Through data analysis, we noticed that customer tendency to customize diamond jewelry with higher carat size and popular product collections. For example, around 10% of our one carat size diamond product is or above, and around 11% of our popular Guardians of Light collection were sold through our D-ONE in the Mainland China. It is encouraged to see that ASP of products customized through D-ONE will rose continuously and lifted to double times higher than our same store gem set jewelry ASP in the Mainland China. In the future, we will strengthen product offering in this area. Also our customer relationship management program has partnered with K Dollar program of New World Development.
Now our members are entitled to more privilege and enjoy seamless experience of earning and redeeming rewards, not only in Chow Tai Fook but also in K11, New World Development as well as New World China. We will leverage on this vast business ecosystem to expand our customer base. As of September this year, we have about 3.4 million members in Mainland China with a repeat purchase ratio around 31% in the period. In Hong Kong and Macau, the number of members was approximately 1.3 million, and the repeat purchase ratio was lifted to around more than 52%. To conclude, despite the macro uncertainties, we managed to deliver satisfactory results with our Dual-Force Strategy in the first half of financial year 2022.

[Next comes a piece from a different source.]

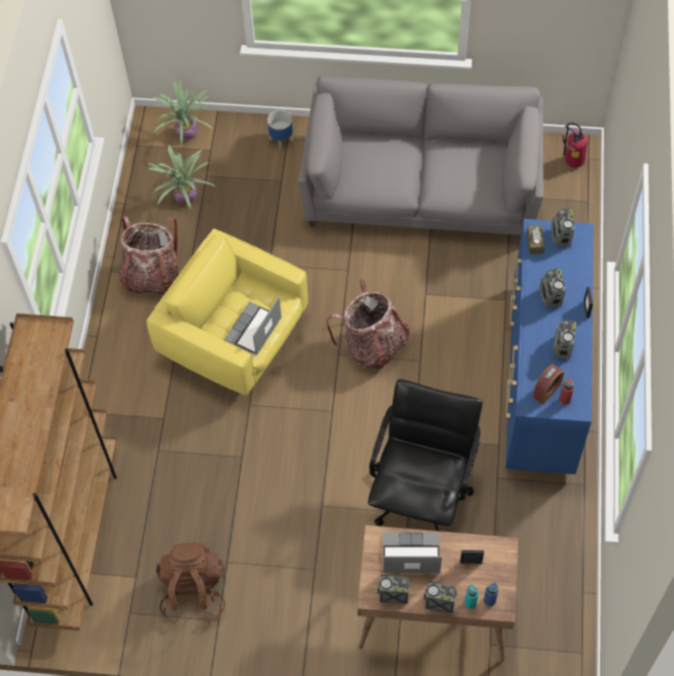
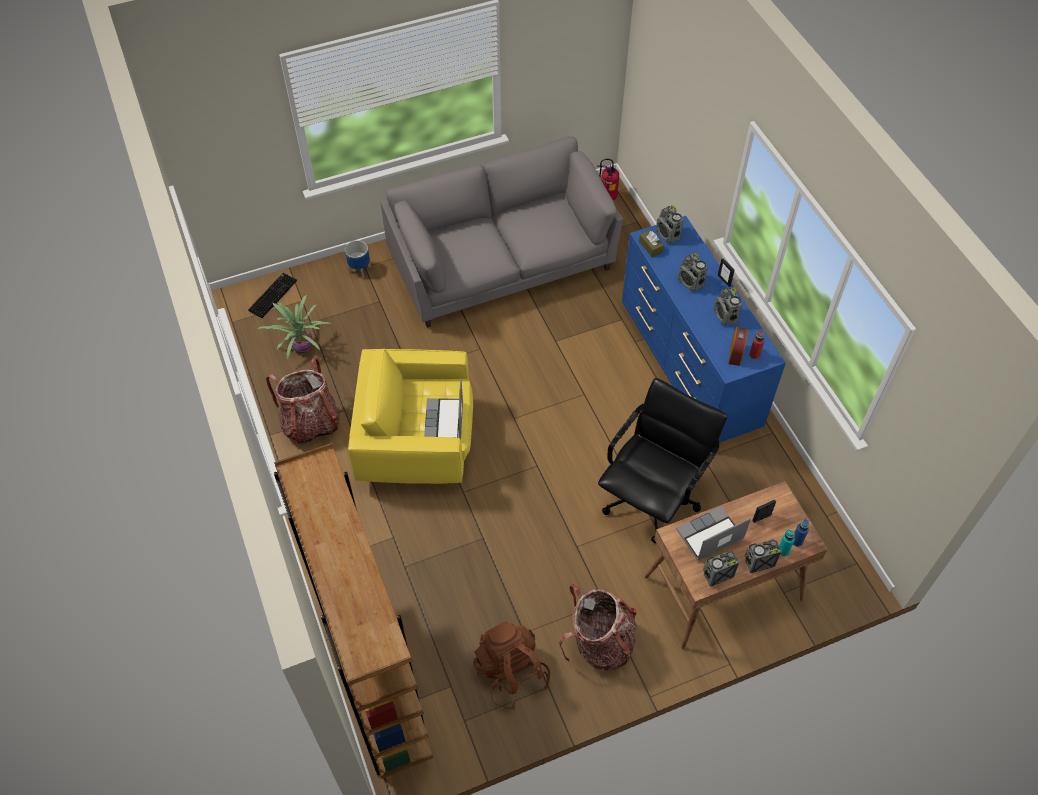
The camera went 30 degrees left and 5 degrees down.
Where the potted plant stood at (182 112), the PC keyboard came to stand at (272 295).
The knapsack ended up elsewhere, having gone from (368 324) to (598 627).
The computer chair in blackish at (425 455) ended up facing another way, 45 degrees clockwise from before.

In Mainland China, we expect that business growth in the second half may decelerate due to a relatively high- base. Yet, under the government's 14th Five-Year Plan, steady progress of rural revitalization will further stimulate business in the Mainland. This implies abundant opportunities and development potential with respect to the retail industry. We are therefore optimistic about the macroeconomic development and the prospects of the jewelry industry in the Mainland. Going forward, Mainland China market remains the core part of the group's retail expansion strategy, and we shall push forward to capture more market share. We will also continue to utilize technology to create exceptional customer experience, optimize the smart retail application, and keep abreast of customer needs with the help of the data. Even if Hong Kong's major border crossing reopen, we expect the number of tourists may not improve significantly in short- term.
Thus, we will continue to engage with customers by organizing members exclusive events aiming to satisfy local needs. Operation in Macau will depend on the development of the pandemic. We expect that the retail market will gradually recover upon reopening of the border crossings. At the same time, we will continue to improve operational efficiency and optimize business strategies in the Hong Kong and Macau market. This is the conclusion of our presentation today. Thank you.